More than 1,000 protesters and several opposition leaders were arrested in Moscow Saturday amid sweeping protests over local elections.

Protesters assembled outside Moscow’s mayoral office Saturday to protest the decision to exclude opposition candidates from city council elections set to take place September 8, reports the Associated Press.

The protest was organized by prominent opposition leader Aleksei A. Navalny, who was arrested Wednesday for calling the protest.

“I have been detained and am now at a police station,” Navalny confirmed on Instagram. He is now serving 30 days in jail.

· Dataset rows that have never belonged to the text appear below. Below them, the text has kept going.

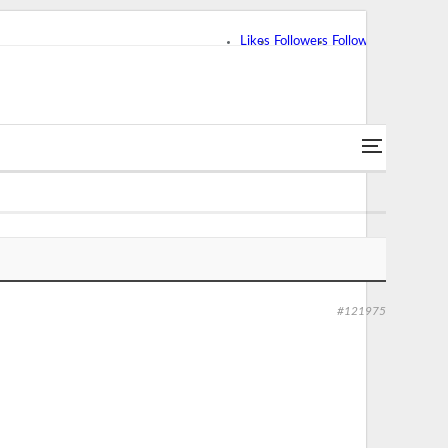
Likes
Followers
Followers
#121975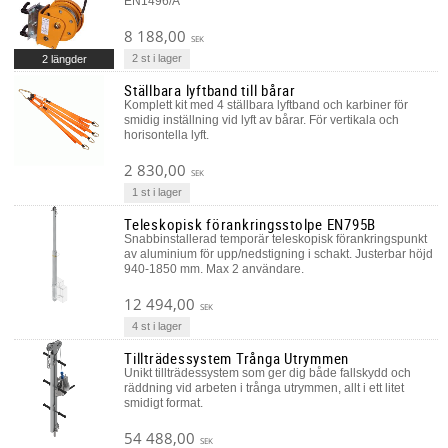
EN1496/A
8 188,00
SEK
2 st i lager
2 längder
Ställbara lyftband till bårar
Komplett kit med 4 ställbara lyftband och karbiner för
smidig inställning vid lyft av bårar. För vertikala och
horisontella lyft.
2 830,00
SEK
1 st i lager
Teleskopisk förankringsstolpe EN795B
Snabbinstallerad temporär teleskopisk förankringspunkt
av aluminium för upp/nedstigning i schakt. Justerbar höjd
940-1850 mm. Max 2 användare.
12 494,00
SEK
4 st i lager
Tillträdessystem Trånga Utrymmen
Unikt tillträdessystem som ger dig både fallskydd och
räddning vid arbeten i trånga utrymmen, allt i ett litet
smidigt format.
54 488,00
SEK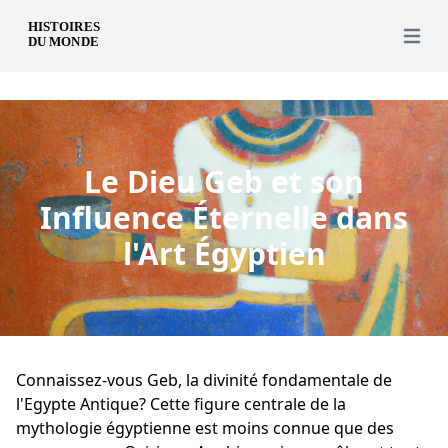
fr
Open 
Le Dieu Geb et son
Influence Éternelle dans
l'Art Égyptien
Connaissez-vous Geb, la divinité fondamentale de
l'Egypte Antique? Cette figure centrale de la
mythologie égyptienne est moins connue que des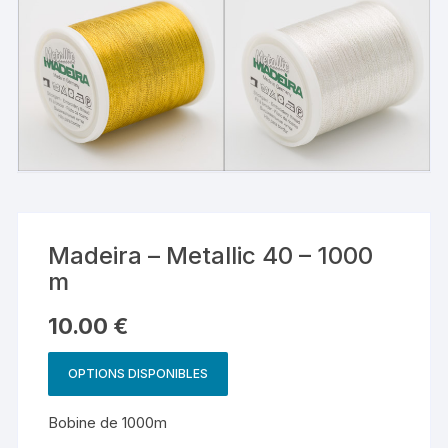
Madeira – Metallic 40 – 1000
m
10.00
€
OPTIONS DISPONIBLES
Bobine de 1000m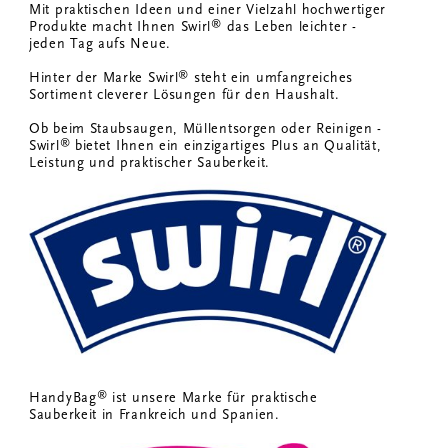
Mit praktischen Ideen und einer Vielzahl hochwertiger
®
Produkte macht Ihnen Swirl
das Leben leichter -
jeden Tag aufs Neue.
®
Hinter der Marke Swirl
steht ein umfangreiches
Sortiment cleverer Lösungen für den Haushalt.
Ob beim Staubsaugen, Müllentsorgen oder Reinigen -
®
Swirl
bietet Ihnen ein einzigartiges Plus an Qualität,
Leistung und praktischer Sauberkeit.
®
HandyBag
ist unsere Marke für praktische
Sauberkeit in Frankreich und Spanien.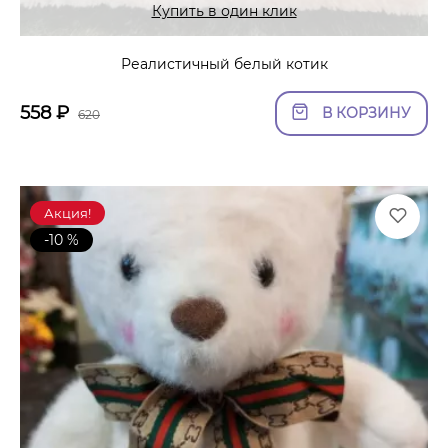
Купить в один клик
Реалистичный белый котик
558
₽
В КОРЗИНУ
620
Акция!
-10 %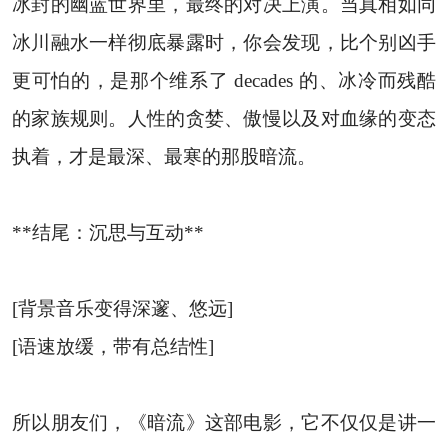
冰封的幽蓝世界里，最终的对决上演。当真相如同
冰川融水一样彻底暴露时，你会发现，比个别凶手
更可怕的，是那个维系了 decades 的、冰冷而残酷
的家族规则。人性的贪婪、傲慢以及对血缘的变态
执着，才是最深、最寒的那股暗流。
**结尾：沉思与互动**
[背景音乐变得深邃、悠远]
[语速放缓，带有总结性]
所以朋友们，《暗流》这部电影，它不仅仅是讲一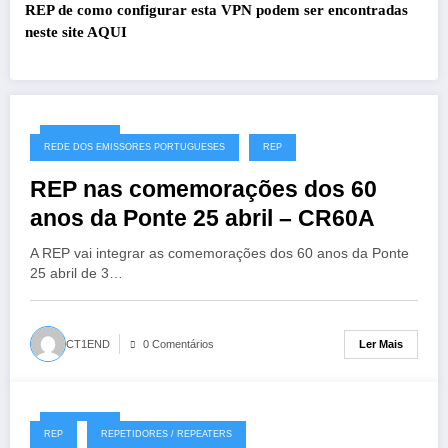
REP de como configurar esta VPN podem ser encontradas
neste site
AQUI
27/07/2026
REDE DOS EMISSORES PORTUGUESES
REP
REP nas comemorações dos 60
anos da Ponte 25 abril – CR60A
A REP vai integrar as comemorações dos 60 anos da Ponte
25 abril de 3…
Ler Mais
CT1END
0 Comentários
19/07/2026
REP
REPETIDORES / REPEATERS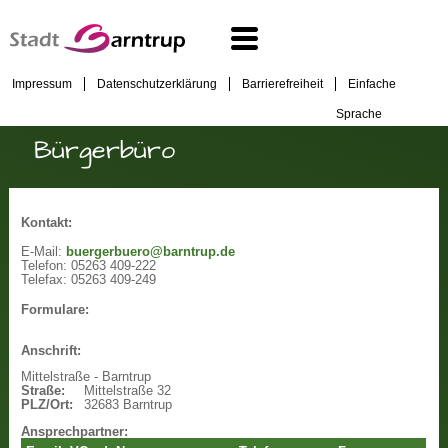
Impressum
Datenschutzerklärung
Barrierefreiheit
Einfache
Sprache
Bürgerbüro
Kontakt:
E-Mail:
buergerbuero@barntrup.de
Telefon:
05263 409-222
Telefax:
05263 409-249
Formulare:
Anschrift:
Mittelstraße - Barntrup
Straße:
Mittelstraße 32
PLZ/Ort:
32683 Barntrup
Ansprechpartner: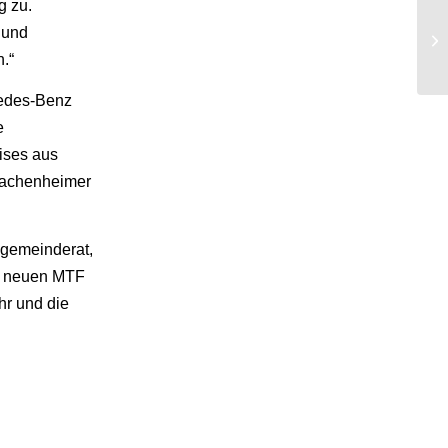
g zu.
 und
.“
cedes-Benz
e
ises aus
 Wachenheimer
sgemeinderat,
es neuen MTF
hr und die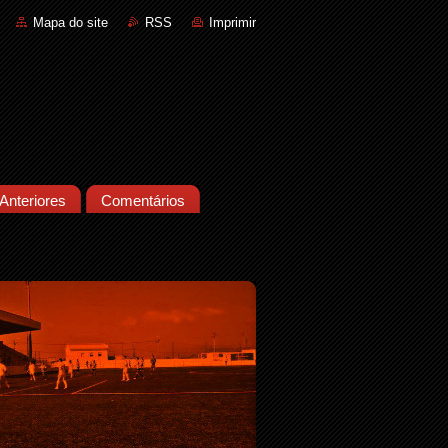
Mapa do site
RSS
Imprimir
Anteriores
Comentários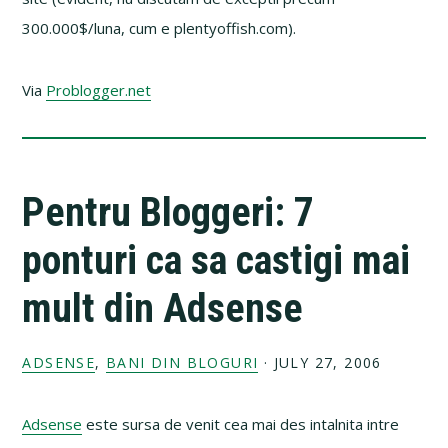
300.000$/luna, cum e plentyoffish.com).
Via
Problogger.net
Pentru Bloggeri: 7
ponturi ca sa castigi mai
mult din Adsense
ADSENSE
,
BANI DIN BLOGURI
·
JULY 27, 2006
Adsense
este sursa de venit cea mai des intalnita intre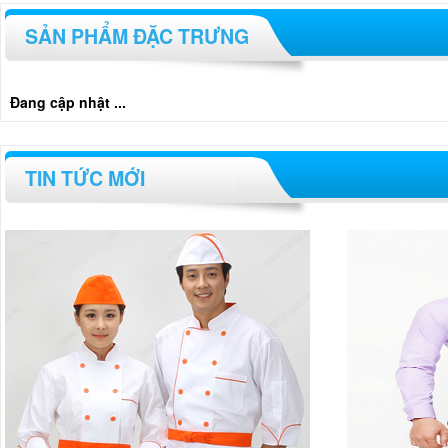
SẢN PHẨM ĐẶC TRƯNG
Đang cập nhật ...
TIN TỨC MỚI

Navalny was not the only politician apprehended. Opposition figures Ilya Yashin, Dmitry Gudkov, Lyubov Sobol and top Navalny associate Ivan Zhdanov were also taken into custody Saturday before the protests began. All were released later in the day, reports The AP.

The protests lasted over seven hours and covered two locations. The demonstrations began outside the mayor’s office but were eventually forced to relocate to a public square half a mile away. By the conclusion of the day, 1,074 of the estimated 3,500 protesters had been arrested according to state news outlets Tass and RIA-Novosti, reports The AP.

There have been reports of police beating people to the ground with truncheons. Moscow city councilwoman Aleksandra Parushina attended the protest, receiving a hefty blow to the head from police.

During the protest, officers raided Navalny’s video studio, shutting down their YouTube broadcast of the demonstration, arresting program leader Vladimir Milonov in the process. Internet TV station Dozhd was also targeted for its coverage of the protests. Dozhd’s editor in chief Alexandra Perepelova will be subjected to questioning at  the Investigative Committee, according to Fox News.

Raiding internet broadcasting stations has not, however, stopped the dissemination of protest footage which has already been posted to Twitter.

Moscow city council elections have not always been such a contentious affair. The Moscow City Council has 45 seats, all of which are up for grabs in September as council members’ 5 year terms expire. Presently, the council is controlled by the pro-Putin United Russia Party, reports the AP. The hegemony of the party is threatened by opposition members, who allege this is why they have been banned from the ballot.